La ligne de défense adoptée par l'avocat du club, Michel Assef Filho, est pour le moins discutable. Selon lui, provoquer volontairement un carton jaune « fait partie de la stratégie du jeu » et ne constitue pas « une attitude contraire à l'éthique sportive ». Il minimise l'affaire en parlant tout au plus d'une « information privilégiée » qui, selon lui, ne serait même pas punissable car « n'importe quel connaisseur moyen du football savait qu'il prendrait un troisième carton dans ce match ». Cette argumentation ignore complètement l'essentiel : Bruno Henrique n'a pas simplement pris un carton jaune, il a transformé une décision sportive en opportunité financière pour son entourage proche. C'est précisément cette instrumentalisation qui constitue la fraude. Face aux preuves documentées sur plusieurs mois et détaillant chaque étape du stratagème, la ligne de défense de Flamengo et de son avocat apparaît d'autant plus intenable. La défense s'accroche à des arguments techniques, tels que prescription, absence de préjudice sportif, stratégie légitime de gestion des cartons, mais ignore les conversations interceptées par la Police Fédérale, le réseau de paris organisé, le volume des mises.

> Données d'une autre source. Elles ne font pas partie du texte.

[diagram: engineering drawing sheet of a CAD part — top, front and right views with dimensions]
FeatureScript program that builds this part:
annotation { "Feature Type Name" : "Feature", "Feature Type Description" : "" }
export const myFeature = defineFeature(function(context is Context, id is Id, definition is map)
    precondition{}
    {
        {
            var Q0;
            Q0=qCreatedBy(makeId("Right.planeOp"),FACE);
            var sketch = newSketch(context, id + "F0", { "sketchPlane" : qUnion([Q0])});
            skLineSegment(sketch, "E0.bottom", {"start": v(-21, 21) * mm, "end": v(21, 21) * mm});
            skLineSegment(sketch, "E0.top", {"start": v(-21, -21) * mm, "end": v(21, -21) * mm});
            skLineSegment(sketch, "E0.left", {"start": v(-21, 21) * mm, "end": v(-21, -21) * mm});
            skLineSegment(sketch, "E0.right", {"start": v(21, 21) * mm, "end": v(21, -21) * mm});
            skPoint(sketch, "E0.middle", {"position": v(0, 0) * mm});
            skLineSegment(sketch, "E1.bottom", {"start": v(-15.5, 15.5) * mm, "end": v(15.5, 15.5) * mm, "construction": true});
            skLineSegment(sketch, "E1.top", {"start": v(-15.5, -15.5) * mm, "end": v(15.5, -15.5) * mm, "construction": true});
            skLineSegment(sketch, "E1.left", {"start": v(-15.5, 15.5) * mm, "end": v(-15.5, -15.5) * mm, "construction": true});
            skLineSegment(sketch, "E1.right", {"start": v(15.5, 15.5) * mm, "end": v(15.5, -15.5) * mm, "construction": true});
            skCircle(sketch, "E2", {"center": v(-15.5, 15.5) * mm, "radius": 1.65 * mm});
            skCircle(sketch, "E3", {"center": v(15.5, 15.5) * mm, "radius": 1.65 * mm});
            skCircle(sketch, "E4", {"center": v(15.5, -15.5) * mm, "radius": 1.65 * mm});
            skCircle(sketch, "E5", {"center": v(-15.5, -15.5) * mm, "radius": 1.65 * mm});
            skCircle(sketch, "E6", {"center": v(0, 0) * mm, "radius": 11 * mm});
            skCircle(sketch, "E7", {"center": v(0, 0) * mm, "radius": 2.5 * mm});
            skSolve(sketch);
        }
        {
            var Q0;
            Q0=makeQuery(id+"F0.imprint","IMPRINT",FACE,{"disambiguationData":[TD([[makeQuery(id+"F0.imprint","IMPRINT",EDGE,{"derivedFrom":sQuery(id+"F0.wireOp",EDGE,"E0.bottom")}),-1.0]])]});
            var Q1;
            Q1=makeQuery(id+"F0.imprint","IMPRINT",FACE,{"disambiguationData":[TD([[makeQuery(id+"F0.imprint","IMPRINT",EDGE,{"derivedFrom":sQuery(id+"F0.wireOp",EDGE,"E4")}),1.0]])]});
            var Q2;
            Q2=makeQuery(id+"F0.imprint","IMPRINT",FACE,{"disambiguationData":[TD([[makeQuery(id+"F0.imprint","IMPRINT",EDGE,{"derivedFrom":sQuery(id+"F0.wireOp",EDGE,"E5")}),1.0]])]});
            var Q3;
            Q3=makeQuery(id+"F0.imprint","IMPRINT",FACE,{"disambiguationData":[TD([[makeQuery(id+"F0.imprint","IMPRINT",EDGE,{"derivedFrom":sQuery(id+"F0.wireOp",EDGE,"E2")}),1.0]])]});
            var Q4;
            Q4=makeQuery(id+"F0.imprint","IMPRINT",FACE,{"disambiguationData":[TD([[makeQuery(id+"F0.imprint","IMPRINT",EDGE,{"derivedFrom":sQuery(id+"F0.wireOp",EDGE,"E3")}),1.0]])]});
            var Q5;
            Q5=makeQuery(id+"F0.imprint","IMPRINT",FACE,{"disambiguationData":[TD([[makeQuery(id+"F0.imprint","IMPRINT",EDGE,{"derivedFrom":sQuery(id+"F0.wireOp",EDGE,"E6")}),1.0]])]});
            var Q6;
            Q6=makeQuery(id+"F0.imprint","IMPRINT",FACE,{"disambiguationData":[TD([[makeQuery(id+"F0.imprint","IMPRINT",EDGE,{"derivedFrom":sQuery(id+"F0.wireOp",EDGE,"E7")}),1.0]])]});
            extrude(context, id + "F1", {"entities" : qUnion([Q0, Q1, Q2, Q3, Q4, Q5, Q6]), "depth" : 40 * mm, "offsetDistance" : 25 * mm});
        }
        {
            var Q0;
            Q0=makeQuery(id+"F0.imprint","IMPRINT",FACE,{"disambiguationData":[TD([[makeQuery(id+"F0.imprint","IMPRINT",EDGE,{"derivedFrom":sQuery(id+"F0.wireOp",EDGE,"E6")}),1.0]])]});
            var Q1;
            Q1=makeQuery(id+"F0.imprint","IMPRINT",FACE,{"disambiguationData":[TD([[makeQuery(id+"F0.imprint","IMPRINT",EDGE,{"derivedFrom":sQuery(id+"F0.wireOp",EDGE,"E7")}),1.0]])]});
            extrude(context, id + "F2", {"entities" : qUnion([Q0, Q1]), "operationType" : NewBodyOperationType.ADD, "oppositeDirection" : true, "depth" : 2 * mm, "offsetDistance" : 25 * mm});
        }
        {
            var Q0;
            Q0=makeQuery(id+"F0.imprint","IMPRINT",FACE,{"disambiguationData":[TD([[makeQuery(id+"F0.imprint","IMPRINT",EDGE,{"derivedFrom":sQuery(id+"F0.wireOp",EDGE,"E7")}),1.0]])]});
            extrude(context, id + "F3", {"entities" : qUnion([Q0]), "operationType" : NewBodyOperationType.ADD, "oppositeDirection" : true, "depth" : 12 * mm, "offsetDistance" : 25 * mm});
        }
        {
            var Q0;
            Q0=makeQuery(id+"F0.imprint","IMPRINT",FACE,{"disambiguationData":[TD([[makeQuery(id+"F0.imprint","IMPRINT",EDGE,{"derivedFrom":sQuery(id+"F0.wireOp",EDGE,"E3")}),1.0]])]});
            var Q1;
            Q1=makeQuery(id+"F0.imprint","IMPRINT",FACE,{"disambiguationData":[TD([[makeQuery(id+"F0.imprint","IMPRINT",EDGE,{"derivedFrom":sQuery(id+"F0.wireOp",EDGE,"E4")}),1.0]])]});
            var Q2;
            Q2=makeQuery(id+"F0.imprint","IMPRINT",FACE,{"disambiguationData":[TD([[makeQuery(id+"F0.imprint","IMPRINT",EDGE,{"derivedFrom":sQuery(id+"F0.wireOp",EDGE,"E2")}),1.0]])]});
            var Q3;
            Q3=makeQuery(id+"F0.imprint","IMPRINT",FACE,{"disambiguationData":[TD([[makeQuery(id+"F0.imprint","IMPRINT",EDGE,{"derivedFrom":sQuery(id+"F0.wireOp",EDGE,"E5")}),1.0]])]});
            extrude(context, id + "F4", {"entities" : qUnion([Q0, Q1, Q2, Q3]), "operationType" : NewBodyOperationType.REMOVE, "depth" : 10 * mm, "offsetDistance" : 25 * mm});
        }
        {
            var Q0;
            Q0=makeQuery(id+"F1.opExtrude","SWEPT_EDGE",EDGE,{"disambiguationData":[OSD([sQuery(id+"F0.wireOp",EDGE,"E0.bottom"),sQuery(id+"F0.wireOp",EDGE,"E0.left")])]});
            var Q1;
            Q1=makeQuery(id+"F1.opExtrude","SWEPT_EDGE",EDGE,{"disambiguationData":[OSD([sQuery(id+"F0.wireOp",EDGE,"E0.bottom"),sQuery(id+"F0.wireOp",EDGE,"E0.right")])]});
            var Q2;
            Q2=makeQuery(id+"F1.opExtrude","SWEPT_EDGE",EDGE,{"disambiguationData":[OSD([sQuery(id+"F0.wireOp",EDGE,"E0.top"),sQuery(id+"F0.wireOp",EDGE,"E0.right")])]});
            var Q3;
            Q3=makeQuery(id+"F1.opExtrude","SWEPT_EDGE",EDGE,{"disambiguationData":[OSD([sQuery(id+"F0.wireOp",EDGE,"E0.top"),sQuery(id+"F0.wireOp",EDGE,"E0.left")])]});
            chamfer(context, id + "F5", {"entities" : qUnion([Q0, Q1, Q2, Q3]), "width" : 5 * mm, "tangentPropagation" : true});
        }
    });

Cette affaire expose aussi et surtout les dysfonctionnements du système judiciaire sportif brésilien. Près d'un an après l'ouverture de l'enquête policière, près de deux ans après les faits, la justice sportive se révèle incapable de rendre une décision définitive. Les multiples reports et l'absence de communication claire transforment ce qui devrait être un exemple de fermeté en une pantomime juridique. Quand le STJD se décidera enfin à reprogrammer ce jugement, le mal sera fait. Bruno Henrique aura profité de plusieurs mois de sursis, Flamengo aura pu compter sur lui pour ses échéances les plus importantes et le message envoyé a déjà eu son effet dévastateur : dans le football brésilien, on peut être condamné sans vraiment en payer le prix, tant que l'on dispose des bons avocats et de l'appui d'un grand club. Quant à lui, Bruno Henrique, légende de Flamengo, restera dans les mémoires pas seulement pour ses buts, mais aussi pour avoir sacrifié son intégrité sur l'autel de quelques milliers de reais. Une broutille lorsque l’on connait son salaire. Un gâchis qui ternit l'héritage d'un joueur qui a marqué l’histoire du Mengão. Mais surtout, cette affaire montre le paradoxe dans lequel le Brésil est embarqué alors que le pays se targue de lutter activement contre les dérives des paris sportifs au moment où l’ensemble de ses clubs sont de plus en plus dépendants des financements par les plateformes de paris sportifs.